I'm currently utilizing API-Key as my default auth method and it is working as expected. I am working to convert over to using CognitoUserPools by adding an "Additional authorization provider" via the AppSync console. The goal is to allow users to update their apps before flipping the switch and disabling the API key.
If I set my AppSync API Settings to utilize the Cognito Pool as the default method in the AWS Console and also set the Cognito Pool as the Default in the awsconfiguration.json file, I am able to authenticate through. I am also able to authenticate through when using the API key, as I have been.
However, if I use multiple auth methods (per https://docs.amplify.aws/sdk/api/graphql/q/platform/ios/#authorization-modes) I get 401 auth errors for the Cognito config. The API key still works (with Swift code adjusted). I have confirmed that the appSyncConfig is indeed using the correct Cognito service config from the json file. I cannot figure out why it will not let me auth. API responses will return errors for being unable to auth, as well.
AWSAppSync ver. 3.6.1
Not working:
let serviceConfigCognito = try AWSAppSyncServiceConfig(forKey: "friendly_name_AMAZON_COGNITO_USER_POOLS")
let cacheConfigCognito = try AWSAppSyncCacheConfiguration(
useClientDatabasePrefix: true,
appSyncServiceConfig: serviceConfigCognito
)
let clientConfigCognito = try AWSAppSyncClientConfiguration(
appSyncServiceConfig: serviceConfigCognito,
userPoolsAuthProvider: MyCognitoUserPoolsAuthProvider(),
cacheConfiguration: cacheConfigCognito
)
appSyncClient = try AWSAppSyncClient(appSyncConfig: appSyncConfig)
"AppSync": {
"Default": {
"ApiUrl": "https://xyz.us-west-2.amazonaws.com/graphql",
"Region": "us-west-2",
"AuthMode": "API_KEY",
"ApiKey": "da2-xyz",
"ClientDatabasePrefix": "friendly_name_API_KEY"
},
"friendly_name_AMAZON_COGNITO_USER_POOLS": {
"ApiUrl": "https://xyz.us-west-2.amazonaws.com/graphql",
"Region": "us-west-2",
"AuthMode": "AMAZON_COGNITO_USER_POOLS",
"ClientDatabasePrefix": "friendly_name_AMAZON_COGNITO_USER_POOLS"
}
}
Working:
let cacheConfiguration = try AWSAppSyncCacheConfiguration()

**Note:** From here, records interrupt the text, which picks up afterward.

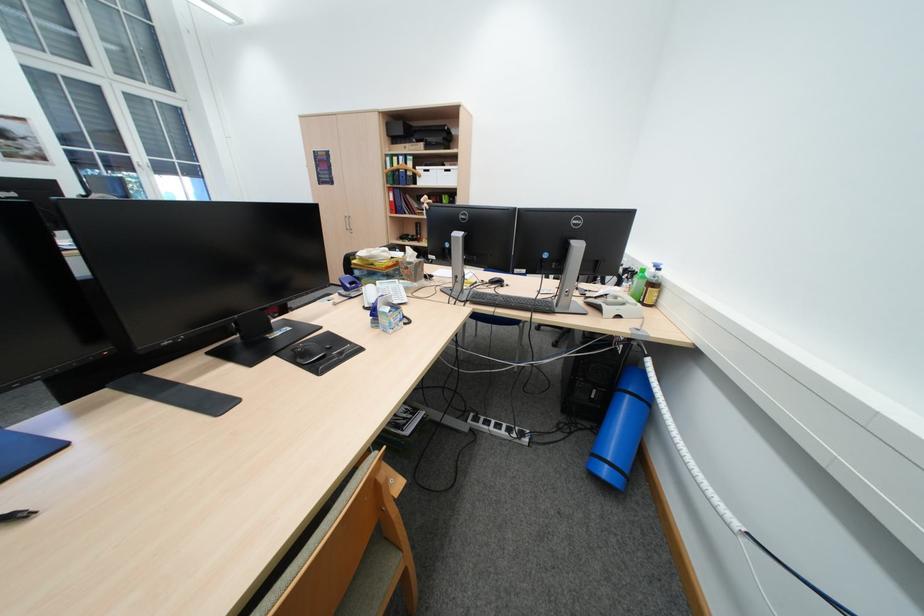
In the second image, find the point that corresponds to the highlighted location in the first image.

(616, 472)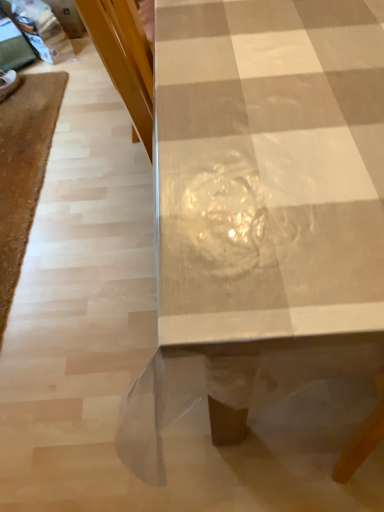
Locate an element on the screen. transparent plastic table at center is located at coordinates (261, 209).

In order to face transparent plastic table at center, should I rotate leftwards or rightwards?

To align with it, rotate right about 19.153°.

Describe the element at coordinates (261, 209) in the screenshot. I see `transparent plastic table at center` at that location.

The width and height of the screenshot is (384, 512). I want to click on transparent plastic table at center, so (x=261, y=209).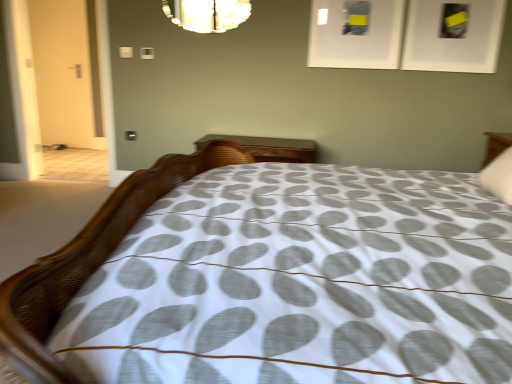
Image resolution: width=512 pixels, height=384 pixels. What do you see at coordinates (499, 176) in the screenshot?
I see `white soft pillow at upper right` at bounding box center [499, 176].

Locate an element on the screen. wooden nightstand at center is located at coordinates (271, 148).

What do you see at coordinates (207, 14) in the screenshot? I see `shiny glass mirror at upper center` at bounding box center [207, 14].

Measure the distance between white matte picture frame at upper center, the 1th picture frame from the left, and camera.

3.17 meters.

What do you see at coordinates (126, 52) in the screenshot?
I see `white matte switch at upper center` at bounding box center [126, 52].

The height and width of the screenshot is (384, 512). I want to click on white matte picture frame at upper right, positioned as the first picture frame in right-to-left order, so click(x=453, y=35).

Find the location of a particular element. The width and height of the screenshot is (512, 384). white matte door at left is located at coordinates (62, 71).

The image size is (512, 384). Find the location of `white soft pillow at upper right`. white soft pillow at upper right is located at coordinates (499, 176).

Considering the sizes of objects white textured bed at center and white matte door at left in the image provided, who is wider, white textured bed at center or white matte door at left?

With larger width is white textured bed at center.

From the image's perspective, does white textured bed at center appear higher than white matte door at left?

No.

In terms of height, does white textured bed at center look taller or shorter compared to white matte door at left?

Clearly, white textured bed at center is shorter compared to white matte door at left.

Does white textured bed at center touch white matte door at left?

No, white textured bed at center is not next to white matte door at left.

Is white matte switch at upper center aimed at white matte picture frame at upper center, the 1th picture frame from the left?

No, white matte switch at upper center is not oriented towards white matte picture frame at upper center, the 1th picture frame from the left.

Based on their sizes in the image, would you say white matte switch at upper center is bigger or smaller than white matte picture frame at upper center, arranged as the 2th picture frame when viewed from the right?

Considering their sizes, white matte switch at upper center takes up less space than white matte picture frame at upper center, arranged as the 2th picture frame when viewed from the right.

Is the depth of white matte switch at upper center less than that of white matte picture frame at upper center, the 1th picture frame from the left?

No, white matte switch at upper center is behind white matte picture frame at upper center, the 1th picture frame from the left.

Are white matte switch at upper center and white matte picture frame at upper center, arranged as the 2th picture frame when viewed from the right, far apart?

Yes, white matte switch at upper center and white matte picture frame at upper center, arranged as the 2th picture frame when viewed from the right, are quite far apart.

Considering the sizes of objects shiny glass mirror at upper center and white textured bed at center in the image provided, who is thinner, shiny glass mirror at upper center or white textured bed at center?

With smaller width is shiny glass mirror at upper center.

From a real-world perspective, which object stands above the other?

In real-world perspective, shiny glass mirror at upper center is above.

Does shiny glass mirror at upper center appear on the right side of white textured bed at center?

In fact, shiny glass mirror at upper center is to the left of white textured bed at center.

Is white matte picture frame at upper center, the 1th picture frame from the left, to the left or to the right of white soft pillow at upper right in the image?

white matte picture frame at upper center, the 1th picture frame from the left, is to the left of white soft pillow at upper right.

Are white matte picture frame at upper center, the 1th picture frame from the left, and white soft pillow at upper right far apart?

Absolutely, white matte picture frame at upper center, the 1th picture frame from the left, is distant from white soft pillow at upper right.

Is white matte picture frame at upper center, the 1th picture frame from the left, facing away from white soft pillow at upper right?

No, white soft pillow at upper right is not at the back of white matte picture frame at upper center, the 1th picture frame from the left.

From the image's perspective, which object appears higher, white matte picture frame at upper center, arranged as the 2th picture frame when viewed from the right, or white soft pillow at upper right?

white matte picture frame at upper center, arranged as the 2th picture frame when viewed from the right, appears higher in the image.

Do you think white matte door at left is within white matte picture frame at upper right, positioned as the first picture frame in right-to-left order, or outside of it?

white matte door at left exists outside the volume of white matte picture frame at upper right, positioned as the first picture frame in right-to-left order.

Are white matte door at left and white matte picture frame at upper right, the 2th picture frame positioned from the left, far apart?

white matte door at left is positioned a significant distance from white matte picture frame at upper right, the 2th picture frame positioned from the left.

Based on their sizes in the image, would you say white matte door at left is bigger or smaller than white matte picture frame at upper right, positioned as the first picture frame in right-to-left order?

Considering their sizes, white matte door at left takes up more space than white matte picture frame at upper right, positioned as the first picture frame in right-to-left order.

From the image's perspective, who appears lower, white matte door at left or white matte picture frame at upper right, the 2th picture frame positioned from the left?

white matte picture frame at upper right, the 2th picture frame positioned from the left.

Is white matte picture frame at upper center, the 1th picture frame from the left, in front of or behind shiny glass mirror at upper center in the image?

Visually, white matte picture frame at upper center, the 1th picture frame from the left, is located in front of shiny glass mirror at upper center.

Is white matte picture frame at upper center, the 1th picture frame from the left, in contact with shiny glass mirror at upper center?

They are not placed beside each other.

Consider the image. Can you confirm if white matte picture frame at upper center, arranged as the 2th picture frame when viewed from the right, is smaller than shiny glass mirror at upper center?

Yes.

Is shiny glass mirror at upper center completely or partially inside white textured bed at center?

Definitely not — shiny glass mirror at upper center is not inside white textured bed at center.

Which of these two, white textured bed at center or shiny glass mirror at upper center, stands taller?

With more height is white textured bed at center.

From a real-world perspective, which is physically below, white textured bed at center or shiny glass mirror at upper center?

white textured bed at center.

Measure the distance from white textured bed at center to shiny glass mirror at upper center.

white textured bed at center and shiny glass mirror at upper center are 2.33 meters apart from each other.

Where is `door that is above the white textured bed at center (from a real-world perspective)`? The height and width of the screenshot is (384, 512). door that is above the white textured bed at center (from a real-world perspective) is located at coordinates (62, 71).

Locate an element on the screen. The image size is (512, 384). dot located behind the white matte picture frame at upper center, the 1th picture frame from the left is located at coordinates (126, 52).

Considering their positions, is white matte picture frame at upper right, the 2th picture frame positioned from the left, positioned closer to white matte switch at upper center than white textured bed at center?

The object closer to white matte switch at upper center is white matte picture frame at upper right, the 2th picture frame positioned from the left.

Which object lies further to the anchor point white matte switch at upper center, white matte picture frame at upper right, positioned as the first picture frame in right-to-left order, or white matte picture frame at upper center, the 1th picture frame from the left?

white matte picture frame at upper right, positioned as the first picture frame in right-to-left order, is positioned further to the anchor white matte switch at upper center.

From the image, which object appears to be nearer to white matte picture frame at upper center, arranged as the 2th picture frame when viewed from the right, white matte switch at upper center or white soft pillow at upper right?

white soft pillow at upper right lies closer to white matte picture frame at upper center, arranged as the 2th picture frame when viewed from the right, than the other object.

Estimate the real-world distances between objects in this image. Which object is closer to white matte door at left, white textured bed at center or white matte picture frame at upper center, arranged as the 2th picture frame when viewed from the right?

white matte picture frame at upper center, arranged as the 2th picture frame when viewed from the right, is positioned closer to the anchor white matte door at left.

In the scene shown: Looking at the image, which one is located further to white matte picture frame at upper center, the 1th picture frame from the left, white textured bed at center or shiny glass mirror at upper center?

white textured bed at center.

Considering their positions, is shiny glass mirror at upper center positioned further to wooden nightstand at center than white matte switch at upper center?

Among the two, white matte switch at upper center is located further to wooden nightstand at center.

Which object lies further to the anchor point white matte picture frame at upper right, the 2th picture frame positioned from the left, white matte switch at upper center or white matte picture frame at upper center, arranged as the 2th picture frame when viewed from the right?

Among the two, white matte switch at upper center is located further to white matte picture frame at upper right, the 2th picture frame positioned from the left.

Based on their spatial positions, is white matte picture frame at upper right, positioned as the first picture frame in right-to-left order, or white textured bed at center closer to white matte picture frame at upper center, the 1th picture frame from the left?

white matte picture frame at upper right, positioned as the first picture frame in right-to-left order.

At what (x,y) coordinates should I click in order to perform the action: click on mirror situated between white matte switch at upper center and white matte picture frame at upper right, positioned as the first picture frame in right-to-left order, from left to right. Please return your answer as a coordinate pair (x, y). This screenshot has height=384, width=512. Looking at the image, I should click on [x=207, y=14].

Where is `pillow between white matte door at left and white matte picture frame at upper right, the 2th picture frame positioned from the left, in the horizontal direction`? pillow between white matte door at left and white matte picture frame at upper right, the 2th picture frame positioned from the left, in the horizontal direction is located at coordinates (499, 176).

The image size is (512, 384). Find the location of `nightstand between white matte door at left and white matte picture frame at upper right, positioned as the first picture frame in right-to-left order, from left to right`. nightstand between white matte door at left and white matte picture frame at upper right, positioned as the first picture frame in right-to-left order, from left to right is located at coordinates (271, 148).

This screenshot has width=512, height=384. In order to click on nightstand between shiny glass mirror at upper center and white matte picture frame at upper center, arranged as the 2th picture frame when viewed from the right in this screenshot , I will do `click(271, 148)`.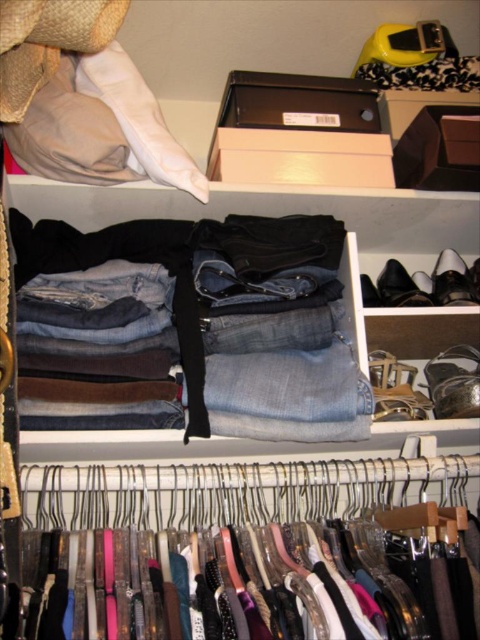
Question: Where is metallic hangers at center located in relation to denim jeans at center in the image?

Choices:
 (A) left
 (B) right

Answer: (B)

Question: Does metallic hangers at center have a larger size compared to denim jeans at center?

Choices:
 (A) no
 (B) yes

Answer: (B)

Question: Can you confirm if metallic hangers at center is positioned to the left of denim jeans at center?

Choices:
 (A) no
 (B) yes

Answer: (A)

Question: Which point is closer to the camera taking this photo?

Choices:
 (A) (216, 385)
 (B) (126, 516)

Answer: (A)

Question: Which object is farther from the camera taking this photo?

Choices:
 (A) denim jeans at center
 (B) metallic hangers at center

Answer: (A)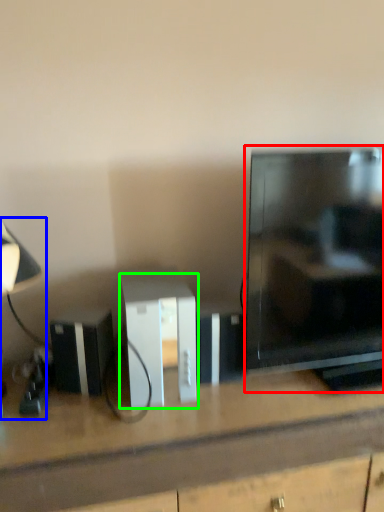
Question: Which object is the closest to the television (highlighted by a red box)? Choose among these: table lamp (highlighted by a blue box) or cabinetry (highlighted by a green box).

Choices:
 (A) table lamp
 (B) cabinetry

Answer: (B)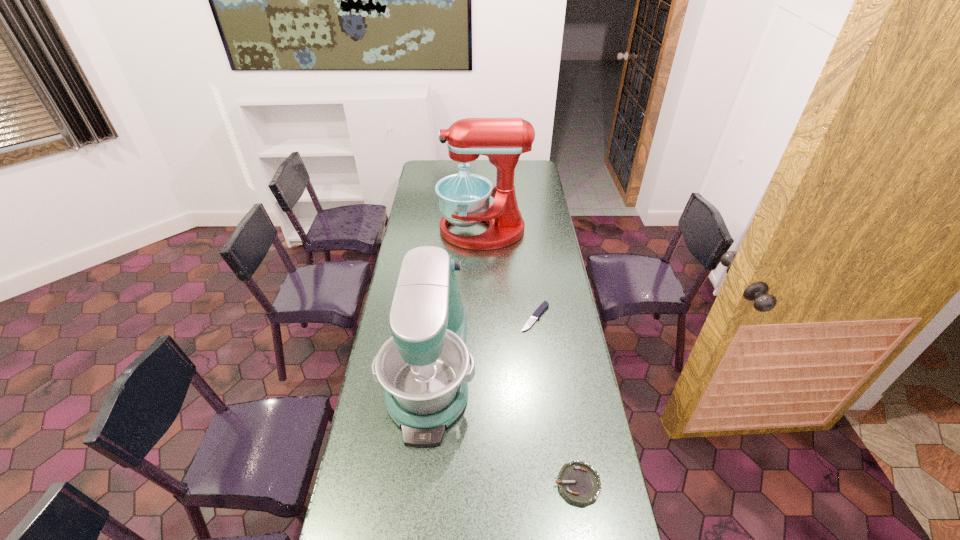
This screenshot has width=960, height=540. I want to click on vacant area between the second tallest object and the shortest object, so tap(483, 344).

The height and width of the screenshot is (540, 960). I want to click on free space between the shortest object and the taller mixer, so click(x=509, y=274).

The height and width of the screenshot is (540, 960). Find the location of `unoccupied area between the shortest object and the third tallest object`. unoccupied area between the shortest object and the third tallest object is located at coordinates (556, 401).

What are the coordinates of `free spot between the second shortest object and the shortest object` in the screenshot? It's located at (556, 401).

You are a GUI agent. You are given a task and a screenshot of the screen. Output one action in this format:
    pyautogui.click(x=<x>, y=<y>)
    Task: Click on the free spot between the shorter mixer and the second shortest object
    The height and width of the screenshot is (540, 960).
    Given the screenshot: What is the action you would take?
    pos(504,427)

Image resolution: width=960 pixels, height=540 pixels. What are the coordinates of `empty location between the steak knife and the ashtray` in the screenshot? It's located at (556, 401).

let appSyncConfig = try AWSAppSyncClientConfiguration(appSyncServiceConfig: AWSAppSyncServiceConfig(),
userPoolsAuthProvider: MyCognitoUserPoolsAuthProvider(),
cacheConfiguration: cacheConfiguration)
appSyncClient = try AWSAppSyncClient(appSyncConfig: appSyncConfig)
"AppSync": {
"Default": {
"ApiUrl": "https://xyz.us-west-2.amazonaws.com/graphql",
"Region": "us-west-2",
"AuthMode": "AMAZON_COGNITO_USER_POOLS",
}
}
Support class required:
class MyCognitoUserPoolsAuthProvider : AWSCognitoUserPoolsAuthProvider {
func getLatestAuthToken() -> String {
let pool = AWSCognitoIdentityUserPool(forKey: CognitoPoolID)
let session = pool?.currentUser()?.getSession()
if let token = session?.result?.idToken {
return token.tokenString
} else {
return ""
}
}
}
Thanks for the input. I have attempted adding "@aws_api_key @aws_cognito_user_pools" to the first Type in my query sequence and am still receiving a 401. This page (at the bottom) states it must have both. https://repost.aws/knowledge-center/aws-appsync-graphql-request-unauth-error
Interestingly, If I reload the application a few times, I'm able to get a failure on the query itself. "Unauthorized" "Not Authorized to access getData on type Query"
The query currently has a simple resolver with 1 input parameter. There are no limitations on resolver output.